The author's youthfulness helps to assure the inevitable comparison with the Anne Frank diary although over and above the...

Elie Wiesel spent his early years in a small Transylvanian town as one of four children. 

He was the only one of the family to survive what Francois Maurois, in his introduction, calls the "human holocaust" of the persecution of the Jews, which began with the restrictions, the singularization of the yellow star, the enclosure within the ghetto, and went on to the mass deportations to the ovens of Auschwitz and Buchenwald. There are unforgettable and horrifying scenes here in this spare and sombre memoir of this experience of the hanging of a child, of his first farewell with his father who leaves him an inheritance of a knife and a spoon, and of his last goodbye at Buchenwald his father's corpse is already cold let alone the long months of survival under unconscionable conditions.

** Written request 1 **
List every person the book review above mentions by name.

[Dataset records]
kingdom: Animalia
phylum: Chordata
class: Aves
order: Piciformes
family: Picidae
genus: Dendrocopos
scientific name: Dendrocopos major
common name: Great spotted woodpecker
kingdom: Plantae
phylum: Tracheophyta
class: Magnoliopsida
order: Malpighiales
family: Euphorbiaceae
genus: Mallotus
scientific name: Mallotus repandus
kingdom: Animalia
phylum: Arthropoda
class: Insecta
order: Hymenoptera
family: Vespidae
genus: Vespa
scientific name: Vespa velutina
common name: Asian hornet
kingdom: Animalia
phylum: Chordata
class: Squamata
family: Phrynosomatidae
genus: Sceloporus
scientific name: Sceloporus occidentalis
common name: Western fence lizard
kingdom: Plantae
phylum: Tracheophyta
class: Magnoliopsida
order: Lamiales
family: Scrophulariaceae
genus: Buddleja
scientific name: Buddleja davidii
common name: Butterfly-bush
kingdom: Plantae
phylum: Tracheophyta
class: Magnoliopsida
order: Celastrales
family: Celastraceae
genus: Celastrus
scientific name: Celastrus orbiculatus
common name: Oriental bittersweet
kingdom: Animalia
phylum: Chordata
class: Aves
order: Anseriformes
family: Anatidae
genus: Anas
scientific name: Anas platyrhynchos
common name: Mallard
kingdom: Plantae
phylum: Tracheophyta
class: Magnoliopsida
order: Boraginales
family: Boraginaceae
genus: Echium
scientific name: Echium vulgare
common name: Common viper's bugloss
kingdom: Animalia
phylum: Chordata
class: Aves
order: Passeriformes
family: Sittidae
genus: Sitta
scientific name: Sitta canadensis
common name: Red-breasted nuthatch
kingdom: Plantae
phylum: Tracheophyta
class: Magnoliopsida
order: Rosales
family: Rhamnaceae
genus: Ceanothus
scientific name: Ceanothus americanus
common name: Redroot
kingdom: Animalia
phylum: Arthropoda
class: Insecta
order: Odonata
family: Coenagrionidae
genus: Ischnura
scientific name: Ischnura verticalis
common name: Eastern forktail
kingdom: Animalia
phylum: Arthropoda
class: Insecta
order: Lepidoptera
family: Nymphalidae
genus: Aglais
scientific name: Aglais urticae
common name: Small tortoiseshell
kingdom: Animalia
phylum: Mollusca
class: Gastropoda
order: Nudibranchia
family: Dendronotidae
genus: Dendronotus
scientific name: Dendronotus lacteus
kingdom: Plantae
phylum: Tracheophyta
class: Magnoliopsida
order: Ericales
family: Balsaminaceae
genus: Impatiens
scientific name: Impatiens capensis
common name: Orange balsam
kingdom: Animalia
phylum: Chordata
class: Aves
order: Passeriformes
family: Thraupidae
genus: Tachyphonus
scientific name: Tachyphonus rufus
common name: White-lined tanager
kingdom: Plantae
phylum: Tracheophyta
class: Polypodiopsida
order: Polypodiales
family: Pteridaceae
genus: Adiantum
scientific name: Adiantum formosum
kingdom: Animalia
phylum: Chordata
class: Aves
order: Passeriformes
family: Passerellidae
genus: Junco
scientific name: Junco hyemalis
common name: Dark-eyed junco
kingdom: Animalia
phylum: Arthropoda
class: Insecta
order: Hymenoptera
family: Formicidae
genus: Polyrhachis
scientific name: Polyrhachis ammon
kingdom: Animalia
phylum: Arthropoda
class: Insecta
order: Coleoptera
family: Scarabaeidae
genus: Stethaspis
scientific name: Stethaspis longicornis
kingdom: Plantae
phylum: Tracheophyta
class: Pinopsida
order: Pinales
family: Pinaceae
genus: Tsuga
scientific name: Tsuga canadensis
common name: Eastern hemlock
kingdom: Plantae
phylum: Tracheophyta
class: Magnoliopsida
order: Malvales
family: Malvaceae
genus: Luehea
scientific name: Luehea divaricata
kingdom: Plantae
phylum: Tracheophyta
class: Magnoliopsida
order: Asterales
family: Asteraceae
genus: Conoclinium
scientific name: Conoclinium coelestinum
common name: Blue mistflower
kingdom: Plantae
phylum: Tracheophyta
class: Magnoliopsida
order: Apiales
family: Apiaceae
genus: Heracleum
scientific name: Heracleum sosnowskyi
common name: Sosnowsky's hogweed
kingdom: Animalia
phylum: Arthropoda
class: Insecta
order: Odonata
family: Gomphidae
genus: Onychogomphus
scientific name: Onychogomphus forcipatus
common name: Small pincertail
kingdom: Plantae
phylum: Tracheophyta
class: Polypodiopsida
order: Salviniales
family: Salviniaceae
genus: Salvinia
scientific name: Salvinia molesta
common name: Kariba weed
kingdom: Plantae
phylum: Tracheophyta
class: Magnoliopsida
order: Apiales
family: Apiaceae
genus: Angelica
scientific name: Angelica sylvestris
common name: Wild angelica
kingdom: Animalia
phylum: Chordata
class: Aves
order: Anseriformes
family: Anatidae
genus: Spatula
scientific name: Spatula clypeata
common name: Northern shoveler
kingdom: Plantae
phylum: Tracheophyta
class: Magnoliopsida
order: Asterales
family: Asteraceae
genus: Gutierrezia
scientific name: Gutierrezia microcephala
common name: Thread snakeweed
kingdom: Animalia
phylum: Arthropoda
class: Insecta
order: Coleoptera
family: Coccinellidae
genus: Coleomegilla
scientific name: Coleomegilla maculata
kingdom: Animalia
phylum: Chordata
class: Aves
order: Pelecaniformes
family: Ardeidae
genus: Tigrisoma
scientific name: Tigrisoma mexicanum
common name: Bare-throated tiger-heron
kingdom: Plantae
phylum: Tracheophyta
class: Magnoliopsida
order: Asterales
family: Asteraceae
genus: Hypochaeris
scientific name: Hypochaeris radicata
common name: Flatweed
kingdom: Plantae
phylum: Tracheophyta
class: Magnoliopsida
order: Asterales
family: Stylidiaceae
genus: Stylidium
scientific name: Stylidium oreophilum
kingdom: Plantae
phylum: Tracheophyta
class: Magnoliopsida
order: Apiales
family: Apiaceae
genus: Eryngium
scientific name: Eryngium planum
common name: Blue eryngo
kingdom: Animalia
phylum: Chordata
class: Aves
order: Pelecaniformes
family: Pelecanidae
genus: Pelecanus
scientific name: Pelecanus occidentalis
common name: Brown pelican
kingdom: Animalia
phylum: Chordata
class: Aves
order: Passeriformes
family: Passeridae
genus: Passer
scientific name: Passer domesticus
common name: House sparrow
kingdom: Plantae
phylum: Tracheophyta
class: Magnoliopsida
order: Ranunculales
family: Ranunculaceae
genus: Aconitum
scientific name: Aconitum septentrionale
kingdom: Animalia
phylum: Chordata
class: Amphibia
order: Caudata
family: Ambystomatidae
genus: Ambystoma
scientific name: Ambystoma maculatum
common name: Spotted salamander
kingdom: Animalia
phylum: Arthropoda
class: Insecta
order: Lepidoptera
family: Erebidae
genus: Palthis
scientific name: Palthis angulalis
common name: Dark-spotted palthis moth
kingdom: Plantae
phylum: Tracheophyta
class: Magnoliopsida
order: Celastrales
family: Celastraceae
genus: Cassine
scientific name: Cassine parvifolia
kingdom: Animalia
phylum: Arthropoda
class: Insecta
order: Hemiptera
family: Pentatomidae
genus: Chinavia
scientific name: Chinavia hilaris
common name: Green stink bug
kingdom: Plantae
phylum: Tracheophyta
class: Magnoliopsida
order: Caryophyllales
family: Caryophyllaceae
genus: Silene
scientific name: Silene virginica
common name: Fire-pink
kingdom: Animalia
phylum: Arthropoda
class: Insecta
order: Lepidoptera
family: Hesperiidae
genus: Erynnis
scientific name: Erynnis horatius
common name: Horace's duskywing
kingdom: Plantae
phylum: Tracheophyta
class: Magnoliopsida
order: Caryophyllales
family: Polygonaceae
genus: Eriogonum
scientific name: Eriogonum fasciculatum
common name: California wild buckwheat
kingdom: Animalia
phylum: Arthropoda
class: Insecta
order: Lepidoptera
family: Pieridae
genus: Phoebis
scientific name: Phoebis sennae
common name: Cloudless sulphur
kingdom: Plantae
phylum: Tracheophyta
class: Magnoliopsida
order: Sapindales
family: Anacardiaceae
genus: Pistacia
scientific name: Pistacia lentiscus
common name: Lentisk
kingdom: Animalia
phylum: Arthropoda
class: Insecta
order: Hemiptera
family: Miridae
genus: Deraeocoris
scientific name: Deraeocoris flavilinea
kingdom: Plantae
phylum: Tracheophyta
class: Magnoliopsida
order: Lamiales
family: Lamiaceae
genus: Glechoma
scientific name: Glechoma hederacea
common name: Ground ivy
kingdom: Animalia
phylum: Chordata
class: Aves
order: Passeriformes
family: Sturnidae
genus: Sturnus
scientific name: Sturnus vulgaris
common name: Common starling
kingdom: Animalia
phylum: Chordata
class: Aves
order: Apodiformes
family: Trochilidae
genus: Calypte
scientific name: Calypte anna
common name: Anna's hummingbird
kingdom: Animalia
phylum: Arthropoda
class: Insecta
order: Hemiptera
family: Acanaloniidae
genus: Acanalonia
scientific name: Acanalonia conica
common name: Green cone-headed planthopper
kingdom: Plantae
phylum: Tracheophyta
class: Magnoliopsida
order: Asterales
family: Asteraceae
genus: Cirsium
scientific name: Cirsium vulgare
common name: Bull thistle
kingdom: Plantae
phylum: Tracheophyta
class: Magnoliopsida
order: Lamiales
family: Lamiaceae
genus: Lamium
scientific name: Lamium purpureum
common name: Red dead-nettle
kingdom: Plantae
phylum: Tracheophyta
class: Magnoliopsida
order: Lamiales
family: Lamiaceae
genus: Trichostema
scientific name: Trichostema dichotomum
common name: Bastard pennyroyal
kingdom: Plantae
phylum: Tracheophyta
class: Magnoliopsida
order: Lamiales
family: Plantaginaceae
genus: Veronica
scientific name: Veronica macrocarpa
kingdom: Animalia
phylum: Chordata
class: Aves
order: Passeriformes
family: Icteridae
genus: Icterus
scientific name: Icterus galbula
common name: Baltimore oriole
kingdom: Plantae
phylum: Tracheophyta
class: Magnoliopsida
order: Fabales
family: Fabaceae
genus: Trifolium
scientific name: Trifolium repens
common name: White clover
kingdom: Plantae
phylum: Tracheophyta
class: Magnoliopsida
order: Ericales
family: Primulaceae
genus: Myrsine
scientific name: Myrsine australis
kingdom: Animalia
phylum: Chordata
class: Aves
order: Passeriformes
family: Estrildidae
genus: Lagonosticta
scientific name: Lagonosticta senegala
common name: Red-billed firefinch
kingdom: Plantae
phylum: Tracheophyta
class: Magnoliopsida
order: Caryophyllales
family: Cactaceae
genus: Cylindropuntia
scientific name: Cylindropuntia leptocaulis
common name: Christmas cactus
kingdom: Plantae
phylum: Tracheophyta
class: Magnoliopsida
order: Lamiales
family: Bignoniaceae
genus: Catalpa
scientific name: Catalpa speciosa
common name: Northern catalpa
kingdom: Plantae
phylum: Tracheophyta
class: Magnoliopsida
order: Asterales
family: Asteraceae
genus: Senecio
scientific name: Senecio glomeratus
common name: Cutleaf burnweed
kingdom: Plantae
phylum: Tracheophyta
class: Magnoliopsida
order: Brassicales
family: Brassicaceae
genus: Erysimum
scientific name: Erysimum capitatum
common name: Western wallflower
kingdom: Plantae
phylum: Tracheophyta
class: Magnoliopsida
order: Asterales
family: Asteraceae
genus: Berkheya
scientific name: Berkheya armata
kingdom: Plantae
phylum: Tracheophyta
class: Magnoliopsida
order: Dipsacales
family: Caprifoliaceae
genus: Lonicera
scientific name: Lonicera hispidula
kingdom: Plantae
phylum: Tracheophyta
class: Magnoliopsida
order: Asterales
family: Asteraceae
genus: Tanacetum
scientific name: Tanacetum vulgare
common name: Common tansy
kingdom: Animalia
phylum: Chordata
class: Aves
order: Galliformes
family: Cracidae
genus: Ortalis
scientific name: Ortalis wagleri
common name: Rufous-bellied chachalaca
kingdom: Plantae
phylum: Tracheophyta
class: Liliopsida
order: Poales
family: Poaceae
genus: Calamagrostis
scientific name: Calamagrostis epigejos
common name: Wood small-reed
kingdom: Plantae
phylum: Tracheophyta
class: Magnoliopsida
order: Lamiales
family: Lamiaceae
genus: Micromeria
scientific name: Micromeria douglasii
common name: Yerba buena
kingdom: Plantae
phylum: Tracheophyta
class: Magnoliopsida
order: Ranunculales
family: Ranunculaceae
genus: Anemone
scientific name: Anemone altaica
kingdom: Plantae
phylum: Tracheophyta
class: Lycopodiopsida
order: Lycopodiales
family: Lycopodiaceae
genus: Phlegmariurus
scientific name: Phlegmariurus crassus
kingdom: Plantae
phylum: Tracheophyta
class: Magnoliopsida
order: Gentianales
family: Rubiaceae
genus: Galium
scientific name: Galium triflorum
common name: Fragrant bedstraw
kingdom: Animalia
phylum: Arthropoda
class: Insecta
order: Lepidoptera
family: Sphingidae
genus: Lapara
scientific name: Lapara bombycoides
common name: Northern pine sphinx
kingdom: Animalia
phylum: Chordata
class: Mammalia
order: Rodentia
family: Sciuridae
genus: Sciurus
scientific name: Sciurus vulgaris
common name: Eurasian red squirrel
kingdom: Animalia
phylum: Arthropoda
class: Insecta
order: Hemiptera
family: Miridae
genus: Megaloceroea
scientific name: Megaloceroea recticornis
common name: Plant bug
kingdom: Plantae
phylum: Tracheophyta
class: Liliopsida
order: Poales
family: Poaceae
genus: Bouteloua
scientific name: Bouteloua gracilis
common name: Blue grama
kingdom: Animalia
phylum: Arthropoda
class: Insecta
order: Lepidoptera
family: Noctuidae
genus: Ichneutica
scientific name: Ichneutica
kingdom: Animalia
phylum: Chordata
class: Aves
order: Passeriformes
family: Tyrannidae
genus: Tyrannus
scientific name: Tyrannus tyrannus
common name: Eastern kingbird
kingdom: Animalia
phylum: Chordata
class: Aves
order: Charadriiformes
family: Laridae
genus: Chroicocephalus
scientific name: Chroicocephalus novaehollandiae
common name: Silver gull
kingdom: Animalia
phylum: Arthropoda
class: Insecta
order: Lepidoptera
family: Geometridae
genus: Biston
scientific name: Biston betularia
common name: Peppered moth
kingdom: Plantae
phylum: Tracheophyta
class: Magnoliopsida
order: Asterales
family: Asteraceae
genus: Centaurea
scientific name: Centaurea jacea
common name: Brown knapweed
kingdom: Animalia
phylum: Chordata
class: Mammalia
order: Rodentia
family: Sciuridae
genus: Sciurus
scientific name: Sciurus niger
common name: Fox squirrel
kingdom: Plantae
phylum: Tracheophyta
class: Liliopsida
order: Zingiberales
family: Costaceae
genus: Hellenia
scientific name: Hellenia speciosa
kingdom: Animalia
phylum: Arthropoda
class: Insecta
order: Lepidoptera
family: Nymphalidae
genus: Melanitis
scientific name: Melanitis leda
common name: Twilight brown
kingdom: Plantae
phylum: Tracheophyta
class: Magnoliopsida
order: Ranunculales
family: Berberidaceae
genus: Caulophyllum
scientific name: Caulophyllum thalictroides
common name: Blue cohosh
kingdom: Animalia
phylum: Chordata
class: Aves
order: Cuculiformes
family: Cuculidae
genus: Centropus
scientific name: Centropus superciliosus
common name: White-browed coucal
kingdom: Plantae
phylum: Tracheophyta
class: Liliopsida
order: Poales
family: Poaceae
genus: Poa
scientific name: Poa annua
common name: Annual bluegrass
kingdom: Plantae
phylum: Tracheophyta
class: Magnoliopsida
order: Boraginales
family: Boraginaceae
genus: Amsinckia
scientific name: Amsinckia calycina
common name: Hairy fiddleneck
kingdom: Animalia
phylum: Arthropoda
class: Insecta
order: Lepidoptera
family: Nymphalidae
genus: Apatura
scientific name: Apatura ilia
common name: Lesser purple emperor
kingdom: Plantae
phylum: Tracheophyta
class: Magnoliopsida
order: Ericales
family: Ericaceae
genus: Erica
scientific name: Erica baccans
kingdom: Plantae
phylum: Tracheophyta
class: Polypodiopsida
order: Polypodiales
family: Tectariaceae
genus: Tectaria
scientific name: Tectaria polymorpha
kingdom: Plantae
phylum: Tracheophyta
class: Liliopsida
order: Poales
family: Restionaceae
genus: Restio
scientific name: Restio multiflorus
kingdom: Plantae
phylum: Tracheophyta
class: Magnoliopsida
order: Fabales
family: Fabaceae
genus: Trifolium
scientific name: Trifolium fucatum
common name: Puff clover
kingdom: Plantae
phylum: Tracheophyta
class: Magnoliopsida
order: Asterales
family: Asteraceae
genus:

** Written request 2 **
Quote the records word for word from their first line through the line containing "genus: Vespa", including both ends.

** Correct output 1 **
Anne Frank, Elie Wiesel, Francois Maurois

** Correct output 2 **
kingdom: Animalia
phylum: Chordata
class: Aves
order: Piciformes
family: Picidae
genus: Dendrocopos
scientific name: Dendrocopos major
common name: Great spotted woodpecker
kingdom: Plantae
phylum: Tracheophyta
class: Magnoliopsida
order: Malpighiales
family: Euphorbiaceae
genus: Mallotus
scientific name: Mallotus repandus
kingdom: Animalia
phylum: Arthropoda
class: Insecta
order: Hymenoptera
family: Vespidae
genus: Vespa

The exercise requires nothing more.